As you might have noticed some patterns and anomalies:
This is a fantastic list, thanks so much ♥
Grateful, you can read the full linked guide at the start of comment. If you go to the sublemmy/community, you can also see my very famous nonroot smartphone privacy guide. These will help you a lot!
In exchange, I demand cute emojis as donations.
Wait, is 7zip not available on Linux? Then what have I been using??
Most likely 7-Zip via WINE, or p7zip (which is stuck at 16.04 version, current is 23.01). I use 7-Zip and WinRAR via WINE.
I stick to 22.01 for best compatibility, since 23.01 brought a minor change with ARM64 executable compression non-standard with previous 7-Zip versions.
In general I like your list, but you should not recommend uTorrent to anybody for several reasons, they have pulled a lot of bullshit before, they have ads, and they possibly might be giving feds a back door, but I can’t prove that by any means.

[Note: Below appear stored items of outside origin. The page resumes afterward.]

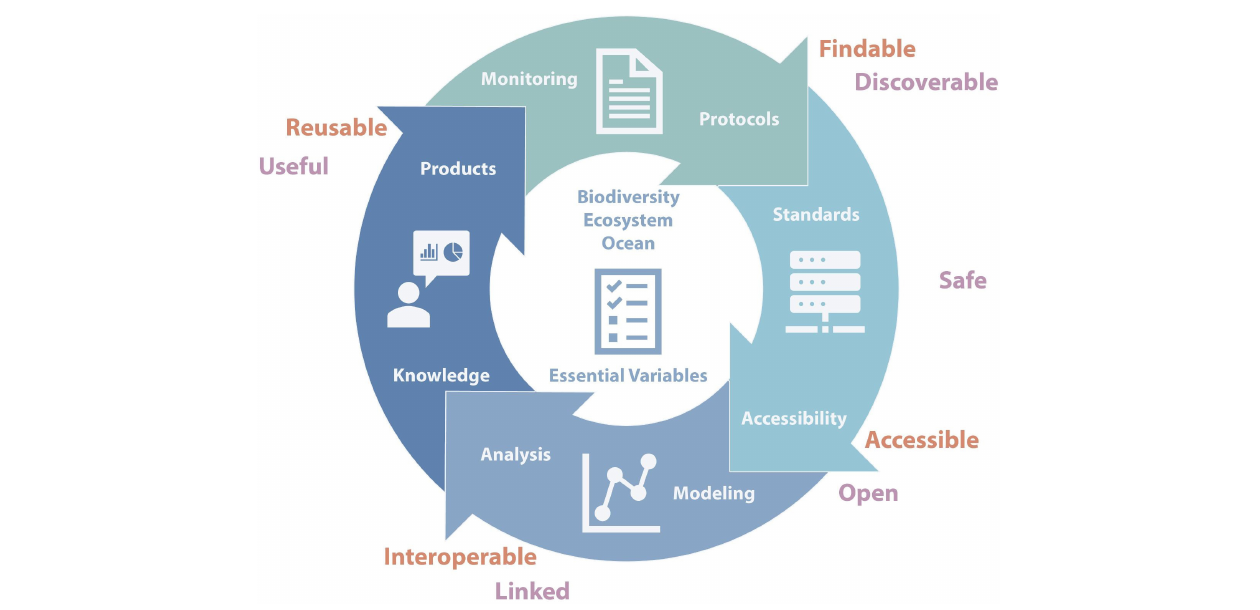
FIGURE 1 | Conceptual representation of the different components of an integrated system for the Southern Ocean centred around Essential Variables (EOVs, EBVs, and eEOVs) and linked to the FAIR Principles (red) and IPY data vision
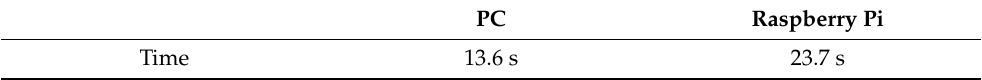
Table 3. Tezos basic operations execution time (for a 1000 fingerprints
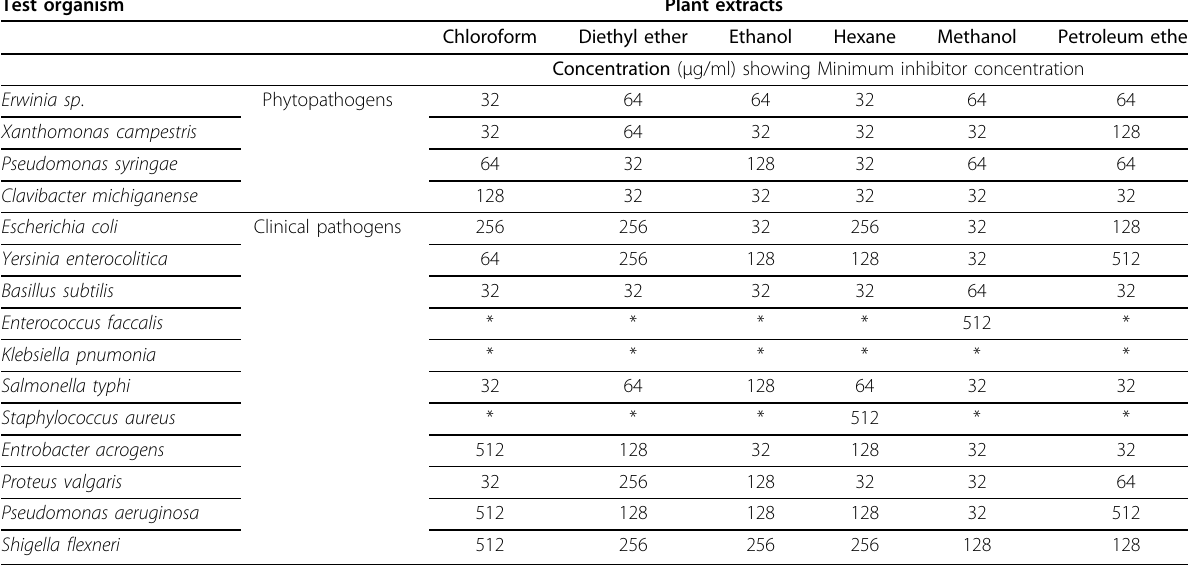
Table 2 Minimum inhibitory concentration (MIC) of various solvent extracts of A. nilagirica (% v/v) against micro- organisms Test organism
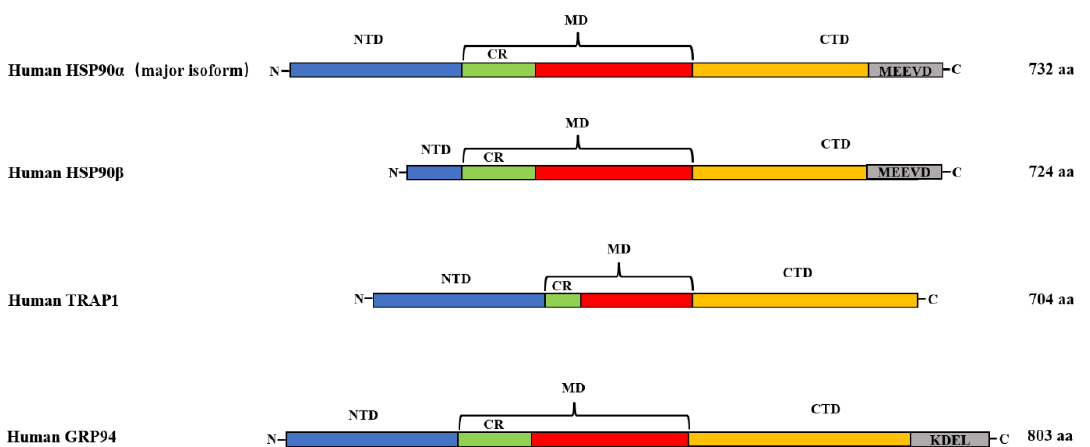
Figure 1. Diversity of protein domains of human HSP90 family members. HSP90 α and HSP90 β are mainly in the cytoplasm, TRAP1 is mainly in the mitochondrial matrix, and GRP94 is mainly in the ER; HSP90 α , HSP90 β , GRP94, and TRAP1 are, respectively, 732, 724, 803, and 704 amino acids in length. Their overall molecular structure includes three major conserved domains: NTD (ATPase, co-chaperone binding), MD (client protein binding, co-chaperone binding, ATPase activation), and CTD (dimerization, co-chaperone binding, client protein binding). CR in the above figure represents charged flexible linker.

My purpose to put it there is that it still is the most recognised torrent client in computing history, and since it does not have a * mark, nobody should pick it over QBitTorrent or Deluge (FOSS and superior). It is only a way for new, less literate computing users (who this guide covers) to recognise what is a torrent client with a familiar name.
Fair enough, but considering the possibilities and the shitty things they’ve verifiably done, knowing that QB is available on both, it just seems like a bad idea to recommend uTorrent.